On GitHub, the HTML representation is unable to render, please try loading this page with nbviewer.org.
PCA(n_components=100)
# 对训练集和测试集进行数据降维
X_train_pca = pca.transform(X_train)
X_test_pca = pca.transform(X_test)
# 我们通过如下代码验证PCA是否降维:
print(X_train_pca.shape)
print(X_test_pca.shape)
(320, 100)
(80, 100)
# 如果想查看此时降维后的X_train_pca和X_test_pca,可以直接将它们打印出来查看,也可以将它们转为DataFrame格式进行查看,代码如下:
# pd.DataFrame(X_train_pca).head()
# pd.DataFrame(X_test_pca).head()
# 在PCA后面加个“?”运行可以可以看看官方的一些提示
# PCA?
13.2.4 模型的搭建与使用
1. 模型搭建
from sklearn.neighbors import KNeighborsClassifier
knn = KNeighborsClassifier() # 建立KNN模型
knn.fit(X_train_pca, y_train) # 用降维后的训练集进行训练模型
KNeighborsClassifier()In a Jupyter environment, please rerun this cell to show the HTML representation or trust the notebook.

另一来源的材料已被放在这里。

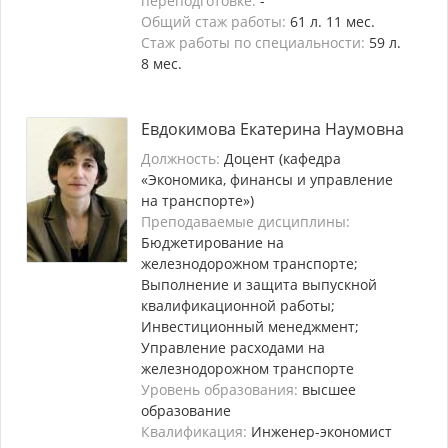
переподготовке:
-
Общий стаж работы:
61 л. 11 мес.
Стаж работы по специальности:
59 л.
8 мес.
Евдокимова Екатерина Наумовна
Должность:
Доцент (кафедра
«Экономика, финансы и управление
на транспорте»)
Преподаваемые дисциплины:
Бюджетирование на
железнодорожном транспорте;
Выполнение и защита выпускной
квалификационной работы;
Инвестиционный менеджмент;
Управление расходами на
железнодорожном транспорте
Уровень образования:
высшее
образование
Квалификация:
Инженер-экономист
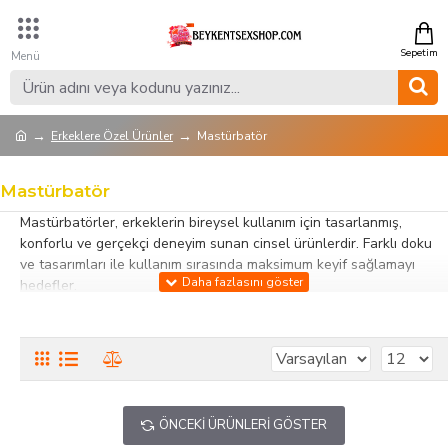
Erkeklere Özel Ürünler
Mastürbatör
Mastürbatör
Mastürbatörler, erkeklerin bireysel kullanım için tasarlanmış,
konforlu ve gerçekçi deneyim sunan cinsel ürünlerdir. Farklı doku
ve tasarımları ile kullanım sırasında maksimum keyif sağlamayı
hedefler.
Bu kategorideki mastürbatör modelleri; silikon, jel ve yumuşak
dokulu materyallerden üretilmiş olup doğal his uyandırır. Tek veya
çift kullanım için uygun seçenekler sunar ve bazı modeller titreşimli
veya vakum destekli özellikler ile deneyimi zenginleştirir.
Ergonomik tasarımları sayesinde kolay tutuş ve kullanım sağlar.
ÖNCEKI ÜRÜNLERI GÖSTER
Mastürbatörler, hijyenik ve dayanıklı yapıları ile uzun ömürlü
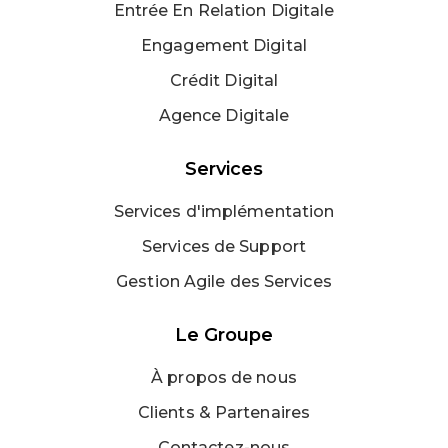
Entrée En Relation Digitale
Engagement Digital
Crédit Digital
Agence Digitale
Services
Services d'implémentation
Services de Support
Gestion Agile des Services
Le Groupe
À propos de nous
Clients & Partenaires
Contactez-nous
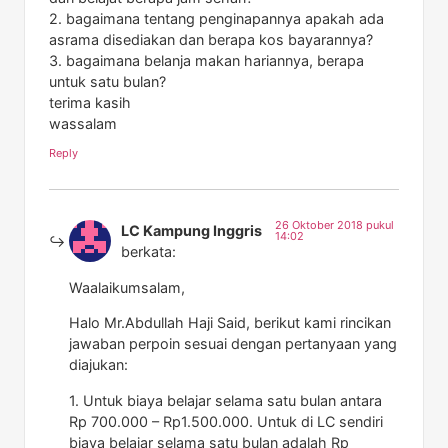
2. bagaimana tentang penginapannya apakah ada
asrama disediakan dan berapa kos bayarannya?
3. bagaimana belanja makan hariannya, berapa
untuk satu bulan?
terima kasih
wassalam
Reply
26 Oktober 2018 pukul
LC Kampung Inggris
14:02
berkata:
Waalaikumsalam,
Halo Mr.Abdullah Haji Said, berikut kami rincikan
jawaban perpoin sesuai dengan pertanyaan yang
diajukan:
1. Untuk biaya belajar selama satu bulan antara
Rp 700.000 – Rp1.500.000. Untuk di LC sendiri
biaya belajar selama satu bulan adalah Rp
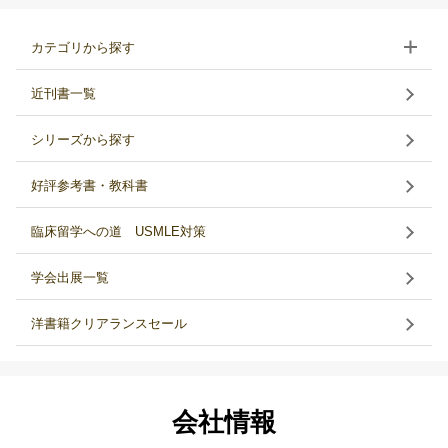
カテゴリから探す
近刊書一覧
シリーズから探す
好評参考書・教科書
臨床留学への道 USMLE対策
学会出展一覧
洋書籍クリアランスセール
会社情報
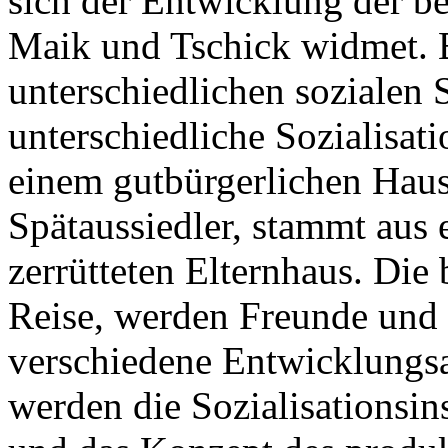
sich der Entwicklung der b
Maik und Tschick widmet. 
unterschiedlichen sozialen 
unterschiedliche Sozialisat
einem gutbürgerlichen Haush
Spätaussiedler, stammt aus 
zerrütteten Elternhaus. Die
Reise, werden Freunde und
verschiedene Entwicklungsa
werden die Sozialisationsi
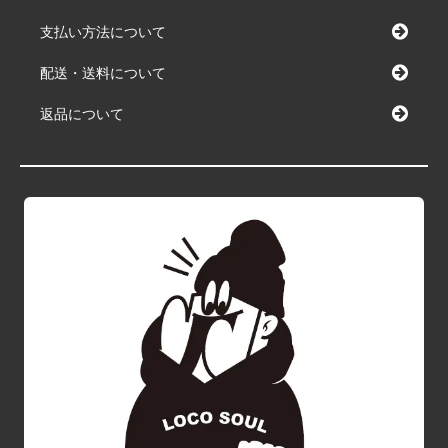
支払い方法について
配送・送料について
返品について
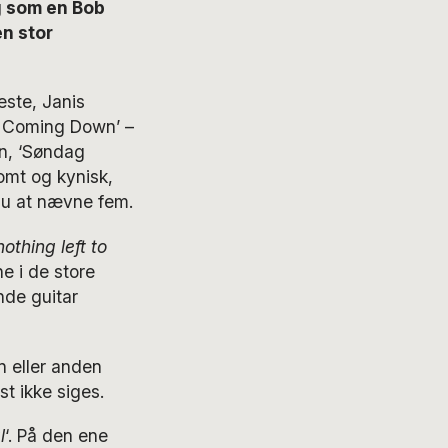
g som en Bob
en stor
ste, Janis
ng Coming Down’ –
en, ‘Søndag
omt og kynisk,
nu at nævne fem.
othing left to
ne i de store
nde guitar
.
n eller anden
t ikke siges.
l
‘. På den ene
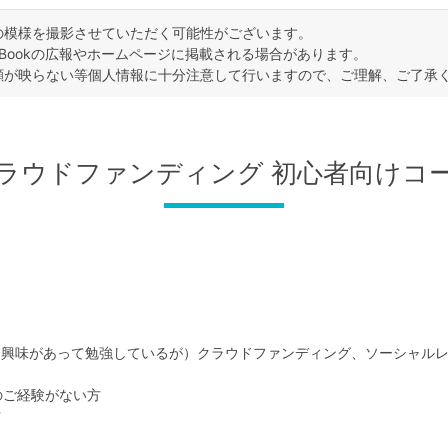
の模様を撮影させていただく可能性がございます。
sBookの広報やホームページに掲載される場合があります。
顔が映らない等個人情報に十分注意して行いますので、ご理解、ご了承
ラウドファンディング 初心者向けコ
は興味があって勉強しているが）クラウドファンディング、ソーシャル
のご経験がない方
方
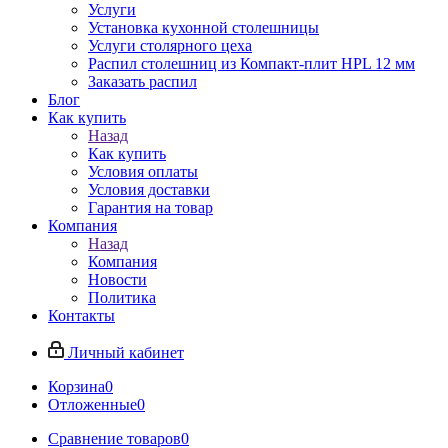
Услуги
Установка кухонной столешницы
Услуги столярного цеха
Распил столешниц из Компакт-плит HPL 12 мм
Заказать распил
Блог
Как купить
Назад
Как купить
Условия оплаты
Условия доставки
Гарантия на товар
Компания
Назад
Компания
Новости
Политика
Контакты
Личный кабинет
Корзина
0
Отложенные
0
Сравнение товаров
0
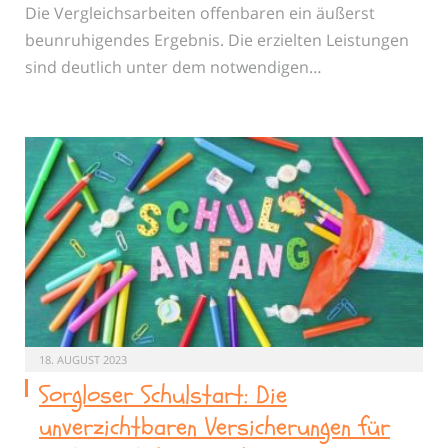
Die Vergleichsarbeiten offenbaren ein äußerst
beunruhigendes Ergebnis. Die erzielten Leistungen
sind deutlich unter dem notwendigen…
18. AUGUST 2023
Sorgloser Schulstart: Die
unverzichtbaren Versicherungen für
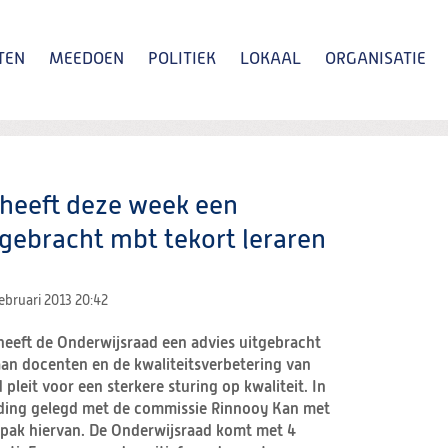
TEN
MEEDOEN
POLITIEK
LOKAAL
ORGANISATIE
Zoeken
heeft deze week een
tgebracht mbt tekort leraren
februari 2013
20:42
eeft de Onderwijsraad een advies uitgebracht
aan docenten en de kwaliteitsverbetering van
pleit voor een sterkere sturing op kwaliteit. In
nding gelegd met de commissie Rinnooy Kan met
anpak hiervan. De Onderwijsraad komt met 4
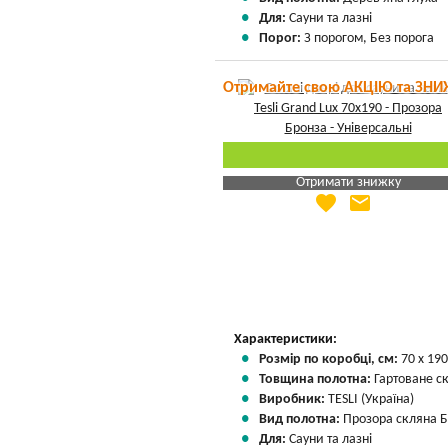
Для:
Сауни та лазні
Порог:
З порогом, Без порога
Отримайте свою АКЦІЮ та ЗНИ
Отримати знижку
favorite
email
Яка Ваша ціна
?
Вказати мою ціну
Характеристики:
Розмір по коробці, см:
70 х 190
Товщина полотна:
Гартоване с
Виробник:
TESLI (Україна)
Вид полотна:
Прозора скляна 
Для:
Сауни та лазні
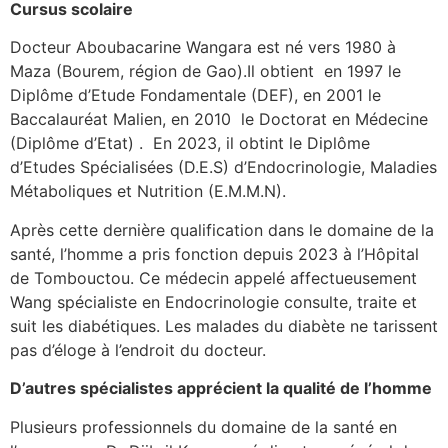
Cursus scolaire
Docteur Aboubacarine Wangara est né vers 1980 à
Maza (Bourem, région de Gao).Il obtient en 1997 le
Diplôme d’Etude Fondamentale (DEF), en 2001 le
Baccalauréat Malien, en 2010 le Doctorat en Médecine
(Diplôme d’Etat) . En 2023, il obtint le Diplôme
d’Etudes Spécialisées (D.E.S) d’Endocrinologie, Maladies
Métaboliques et Nutrition (E.M.M.N).
Après cette dernière qualification dans le domaine de la
santé, l’homme a pris fonction depuis 2023 à l’Hôpital
de Tombouctou. Ce médecin appelé affectueusement
Wang spécialiste en Endocrinologie consulte, traite et
suit les diabétiques. Les malades du diabète ne tarissent
pas d’éloge à l’endroit du docteur.
D’autres spécialistes apprécient la qualité de l’homme
Plusieurs professionnels du domaine de la santé en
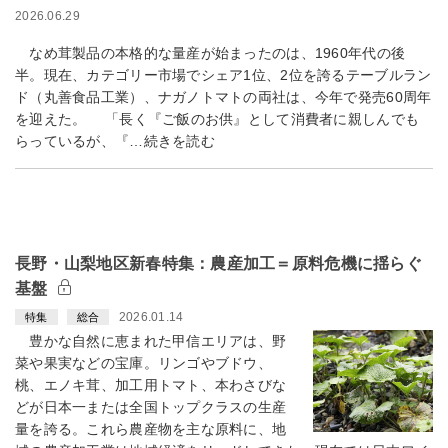
2026.06.29
なめ茸製品の本格的な量産が始まったのは、1960年代の後
半。現在、カテゴリー市場でシェア1位、2位を誇るテーブルラン
ド（丸善食品工業）、ナガノトマトの両社は、今年で発売60周年
を迎えた。 「長く『ご飯のお供』として消費者に親しんでも
らっているが、『…続きを読む
長野・山梨地区新春特集：農産加工＝原料危機に揺らぐ
基盤
2026.01.14
特集
総合
豊かな自然に恵まれた甲信エリアは、野
菜や果実などの宝庫。リンゴやブドウ、
桃、エノキ茸、加工用トマト、本わさびな
どが日本一または全国トップクラスの生産
量を誇る。これら農産物を主な原料に、地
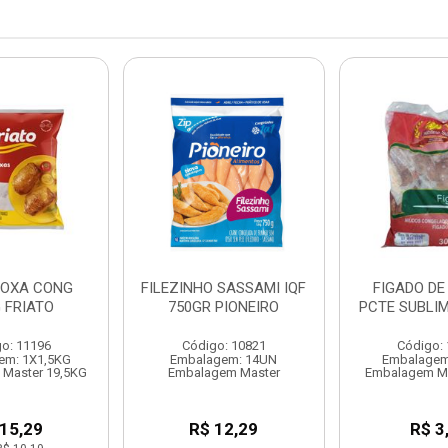
OXA CONG
FILEZINHO SASSAMI IQF
FIGADO DE
G FRIATO
750GR PIONEIRO
PCTE SUBLIM
o: 11196
Código: 10821
Código:
em: 1X1,5KG
Embalagem: 14UN
Embalagem
Master 19,5KG
Embalagem Master
Embalagem Ma
 15,29
R$ 12,29
R$ 3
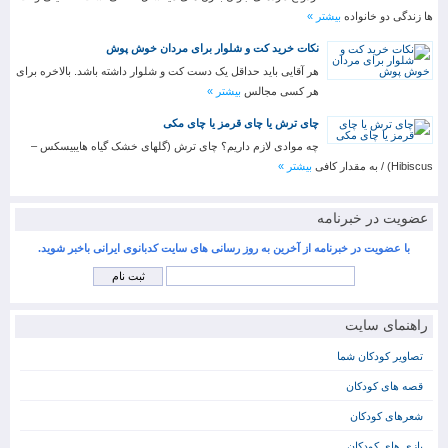
ها زندگی دو خانواده
بیشتر »
نکات خرید کت و شلوار برای مردان خوش پوش
هر آقایی باید حداقل یک دست کت و شلوار داشته باشد. بالاخره برای
هر کسی مجالس
بیشتر »
چای ترش یا چای قرمز یا چای مکی
چه موادی لازم داریم؟ چای ترش (گلهای خشک گیاه هایبیسکس –
Hibiscus) / به مقدار کافی
بیشتر »
عضویت در خبرنامه
با عضویت در خبرنامه از آخرین به روز رسانی های سایت کدبانوی ایرانی باخبر شوید.
راهنمای سایت
تصاویر کودکان شما
قصه های کودکان
شعرهای کودکان
بازی های کودکان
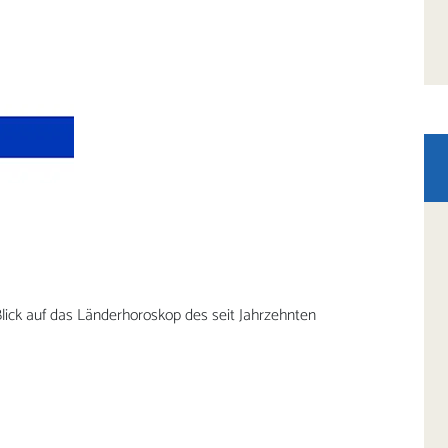
Blick auf das Länderhoroskop des seit Jahrzehnten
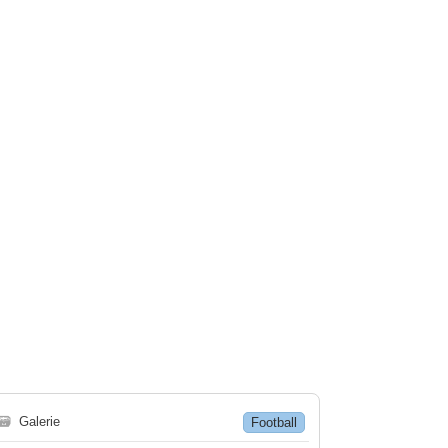
🗃
Galerie
Football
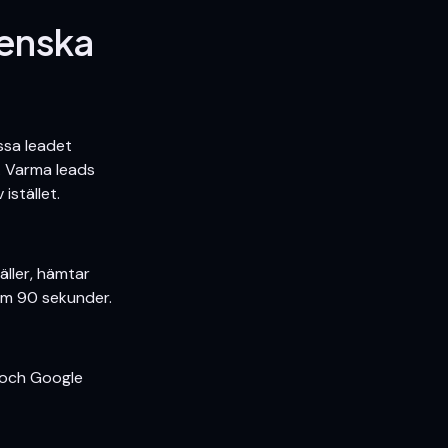
venska
assa leadet
n. Varma leads
istället.
gäller, hämtar
nom 90 sekunder.
 och Google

On GitHub, the HTML representation is unable to render, please try loading this page with nbviewer.org.
KNeighborsClassifier()
2. 模型预测
y_pred = knn.predict(X_test_pca) # 用降维后的测试集进行测试
print(y_pred) # 将对测试集的预测结果打印出来
[ 9 21 3 40 26 4 28 37 12 36 26 7 27 21 3 24 7 2 17 24 21 32 8 2
11 19 6 29 6 29 18 10 25 35 10 18 15 5 9 22 34 29 2 16 8 18 8 38
39 35 16 30 30 11 37 36 35 20 33 6 1 16 31 32 5 30 1 39 35 39 2 19
5 8 11 4 14 27 22 24]
# 通过和之前章节类似的代码,我们可以将预测值和实际值进行对比:
import pandas as pd
a = pd.DataFrame() # 创建一个空DataFrame
a['预测值'] = list(y_pred)
a['实际值'] = list(y_test)
a.head() # 查看表格前5行
预测值 | 实际值 | |
---|---|---|
0 | 9 | 9 |
1 | 21 | 21 |
2 | 3 | 3 |
3 | 40 | 40 |
4 | 26 | 26 |
# 查看预测准确度 - 方法1
from sklearn.metrics import accuracy_score
score = accuracy_score(y_pred, y_test)
print(score)
0.9125
# 查看预测准确度 - 方法2
score = knn.score(X_test_pca, y_test)
print(score)
0.9125
3. 模型对比(数据降维与不降维)
from sklearn.neighbors import KNeighborsClassifier
knn = KNeighborsClassifier() # 建立KNN模型
knn.fit(X_train, y_train) # 不使用数据降维,直接训练
y_pred = knn.predict(X_test) # 不使用数据降维,直接测试
from sklearn.metrics import accuracy_score
score = accuracy_score(y_pred, y_test)
print(score)
0.9125
此时获得的准确度评分score为0.91,可以看到使用数据降维对提高模型预测效果还是有一些效果的,这里的数据量并不大,当数据量更大的时候,利用PCA主成分分析进行数据降维则会发挥更大的作用。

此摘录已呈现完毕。